An external agent should be provided that can be hosted separately from the appliance, ideally on a completely separate network, potentially in a separate datacentre. The appliances and the external agent form a ‘cluster' in which all are treated as equal members, except that the agents do not process any actual traffic. In order for an appliance to be active, it must be able to maintain connections to a majority of the nodes in the cluster (whether they are appliances or agents). In order for an appliance to take over processing from another appliance, it must first verify that it is able to connect to a majority of nodes in the cluster. In the event that an appliance loses the ability to communicate with a majority of the cluster, it must shut down its queue managers (as the other appliance may have become active and started processing messages for those QMs).
It should be possible to support multiple agent nodes in the cluster as long as the total number of nodes is an odd number. This is to ensure that patching can be performed without creating risks of unnecessary outages due to loss of quorum on the remaining nodes. (i.e. if there are only 3 nodes in the cluster, taking the agent offline for patching will leave the cluster unable to failover until patching completes).
Note that this solution would allow some duplicate processing to occur if the appliances are not set up to require synchronous persistence of every log write – however where log writes are required to be synchronous this problem is prevented. However, it does mean that the cluster state must be resolved before an appliance can cease replication of logs in a situation where the other appliance has become inaccessible.
In addition, I believe there is value in understanding some of the intelligence that has been built into PowerHA – such as preventing nodes from becoming live if they are unable to ping their nearest hop in the network path to the other cluster node as a method of detecting local adapter or local network failures.
Also, HA heartbeat intervals between appliances will need to be tunable to allow management of:
- Frequency of heartbeats
- Number of missed heartbeats before a cluster member is ‘in-doubt'
- Number of missed heartbeats before a cluster member is evicted.
Changes to cluster state should result in an event message to a queue.
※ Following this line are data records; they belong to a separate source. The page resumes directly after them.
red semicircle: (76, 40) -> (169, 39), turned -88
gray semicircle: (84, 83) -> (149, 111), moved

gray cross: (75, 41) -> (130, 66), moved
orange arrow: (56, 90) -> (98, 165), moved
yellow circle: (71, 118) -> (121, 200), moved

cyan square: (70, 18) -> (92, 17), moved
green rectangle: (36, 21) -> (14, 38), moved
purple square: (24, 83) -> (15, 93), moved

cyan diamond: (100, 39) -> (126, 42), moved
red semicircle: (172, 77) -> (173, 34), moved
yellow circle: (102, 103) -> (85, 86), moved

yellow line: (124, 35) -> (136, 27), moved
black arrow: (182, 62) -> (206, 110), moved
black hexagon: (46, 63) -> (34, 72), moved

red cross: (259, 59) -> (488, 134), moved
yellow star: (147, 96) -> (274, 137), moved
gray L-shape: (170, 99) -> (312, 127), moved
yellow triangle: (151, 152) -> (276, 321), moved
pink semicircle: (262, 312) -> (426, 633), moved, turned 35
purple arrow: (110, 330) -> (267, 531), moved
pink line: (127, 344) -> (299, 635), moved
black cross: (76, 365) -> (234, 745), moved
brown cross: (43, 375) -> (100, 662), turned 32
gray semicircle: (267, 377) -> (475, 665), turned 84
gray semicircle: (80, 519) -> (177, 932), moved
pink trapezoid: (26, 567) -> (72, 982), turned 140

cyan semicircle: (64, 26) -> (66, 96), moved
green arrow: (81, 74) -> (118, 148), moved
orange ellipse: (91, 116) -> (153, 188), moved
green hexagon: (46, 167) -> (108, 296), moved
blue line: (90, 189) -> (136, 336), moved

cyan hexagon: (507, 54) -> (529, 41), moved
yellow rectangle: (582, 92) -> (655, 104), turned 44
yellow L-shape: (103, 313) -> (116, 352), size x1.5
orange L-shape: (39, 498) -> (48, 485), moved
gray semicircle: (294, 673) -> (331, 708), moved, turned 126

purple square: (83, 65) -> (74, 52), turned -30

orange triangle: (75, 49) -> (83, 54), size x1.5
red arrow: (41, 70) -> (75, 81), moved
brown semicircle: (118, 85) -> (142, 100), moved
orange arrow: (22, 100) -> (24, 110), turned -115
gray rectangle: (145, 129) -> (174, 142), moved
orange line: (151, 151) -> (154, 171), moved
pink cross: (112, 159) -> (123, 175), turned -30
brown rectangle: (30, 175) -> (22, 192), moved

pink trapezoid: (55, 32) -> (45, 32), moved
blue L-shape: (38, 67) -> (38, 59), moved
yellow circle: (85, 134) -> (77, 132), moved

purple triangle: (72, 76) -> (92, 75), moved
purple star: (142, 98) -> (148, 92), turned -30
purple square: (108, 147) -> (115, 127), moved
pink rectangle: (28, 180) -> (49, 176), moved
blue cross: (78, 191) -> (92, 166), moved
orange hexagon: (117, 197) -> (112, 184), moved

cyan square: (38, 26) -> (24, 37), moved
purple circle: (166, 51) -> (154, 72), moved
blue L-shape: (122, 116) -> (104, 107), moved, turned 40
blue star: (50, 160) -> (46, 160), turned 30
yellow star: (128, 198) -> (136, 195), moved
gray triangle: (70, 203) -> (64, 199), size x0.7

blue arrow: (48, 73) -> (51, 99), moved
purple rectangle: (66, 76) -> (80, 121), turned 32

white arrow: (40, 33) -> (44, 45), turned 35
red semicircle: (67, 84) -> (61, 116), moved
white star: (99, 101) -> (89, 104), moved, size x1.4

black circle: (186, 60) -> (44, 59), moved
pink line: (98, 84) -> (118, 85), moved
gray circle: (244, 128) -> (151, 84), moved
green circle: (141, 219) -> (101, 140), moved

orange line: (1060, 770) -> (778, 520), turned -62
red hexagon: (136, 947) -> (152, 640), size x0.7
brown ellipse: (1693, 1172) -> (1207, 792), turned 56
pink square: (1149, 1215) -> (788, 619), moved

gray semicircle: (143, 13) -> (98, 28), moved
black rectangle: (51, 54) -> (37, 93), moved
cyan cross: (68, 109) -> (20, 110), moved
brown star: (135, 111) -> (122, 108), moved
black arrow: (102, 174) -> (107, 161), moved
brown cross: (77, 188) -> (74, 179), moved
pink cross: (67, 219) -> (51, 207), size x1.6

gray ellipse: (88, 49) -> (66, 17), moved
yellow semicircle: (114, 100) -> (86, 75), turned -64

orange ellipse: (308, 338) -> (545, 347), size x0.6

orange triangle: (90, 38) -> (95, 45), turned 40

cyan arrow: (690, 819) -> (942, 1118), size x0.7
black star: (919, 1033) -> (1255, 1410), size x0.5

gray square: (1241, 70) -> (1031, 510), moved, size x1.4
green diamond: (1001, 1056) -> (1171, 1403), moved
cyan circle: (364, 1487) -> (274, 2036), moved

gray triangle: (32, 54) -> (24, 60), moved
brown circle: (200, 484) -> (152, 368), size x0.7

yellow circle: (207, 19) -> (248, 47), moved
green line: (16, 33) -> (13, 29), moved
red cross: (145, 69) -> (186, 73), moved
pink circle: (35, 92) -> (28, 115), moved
Possibly a non-MQ interface (e.g. SNMP) should be designated as well so that cases where MQ is halted can still result in alerts to external monitoring solutions.
If the fibrechannel allows access to SAN disk, there may also be value in including heartbeat-via-SAN mechanisms as an alternative or complement to TCP heartbeating between hosts. In this case, the SAN becomes a form of witness host. This places some burden on the customer to implement a SAN topology that makes sense in the context of HA.
There would also need to be a mechanism to override the cluster logic, to designate a specific host as active in a situation where the cluster is degraded and all QMs have been shut down.
Finally, the solution should handle scenarios where the MQ appliances have lost connectivity between themselves, but both are still able to contact the quorum agent. In this case, the agent should include logic to arbitrate between the nodes and determine if either node should be evicted.
A number of updates to MQ Appliance HA capability are under consideration which would address aspects of this RFE, including 3 node quorum support and additional tuning options. Note that SAN support in the appliance is no longer considered a strategic capability (and is omitted from the M2002 hardware) so this will not form part of any long term solution.